Singapore mourns founding father with buns, dolls and exercise routines!
As tens of thousands of people pay their respects to the 91-year-old former prime minister’s remains in parliament ahead of his funeral on Sunday, a mini-industry inspired by Lee’s death has sprouted.
Singaporean food chain BreadTalk was forced to apologise after it was slammed online for introducing a new bun it called a tribute to Lee, promising that proceeds from sales would be given to charity.
“We regret that this product has caused much concern and appreciate the public’s feedback, which we take very seriously,” the company said on its Facebook page as it pulled the item off from its shelves.
Even a prominent young member of Lee’s ruling People’s Action Party (PAP) came under fire for naming an exercise routine he invented the LKY91, after the late leader’s initials and age.
One reader reminded the MP, Teo Ser Luck, on Facebook to be “sensible enough to know it is the mourning week for (the) whole nation”.
One tribute came in the form of an online petition on the website Change.org to rename Singapore’s famed Changi Airport to Lee Kuan Yew International Airport.
At least 758 people had signed the petition as of mid-afternoon Thursday.

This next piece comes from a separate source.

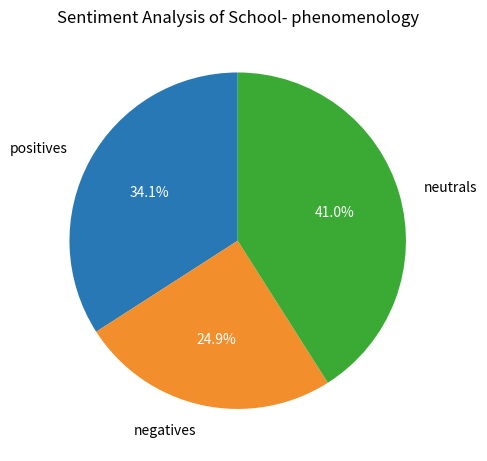

How many segments does this pie chart have?

3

A Singaporean artist, Christopher Pereira, who has been making Lee figurines since 2009, said business was brisk following the leader’s death. He had set up a stall near parliament.
“Over the last few days, I have been getting an overwhelming number of orders, as people want to buy them as a tribute to him,” Pereira told AFP.
“Some have been crying on the phone. People are emotional during this period and they want a memento to remember him by,” added Pereira, whose humourous creations cost Sg$200-$g$8,000 ($146-$585) each.
The figurines come in three types, including one dubbed “Elvis Lee” after the US rock and roll legend.
Another is called “Mao Lee” after the Chinese communist leader.
“I’m sure Mr Lee, who lived through (the Elvis Presley) era had listened to Elvis’ songs like ‘Love me Tender’,” said Pereira.
Singaporeans also took to the Internet to express their grief. Many blacked out their Facebook profile pictures or adopted avatars with his portrait.
Some paid tribute with their tongue firmly in cheek.
Administrators of the satirical Facebook page SMRT Ltd (Feedback) posted an old photo of a youthful Lee posing with his wife, holding a cigarette in one hand and a glass in another.
“In memory of the original badass,” the page administrators wrote of the leader, who eventually became a health fanatic who neither smoked nor drank.
On photo-sharing platform Instagram, many shared artwork and caricatures of the revered leader.
Drawings of Lee reunited in the afterlife with his wife Kwa Geok Choo, who died in 2010, have also been circulating online.
One enthusiast painted the hood of his yellow Lotus sports car with the black ribbon featuring a silhouette of Lee’s face.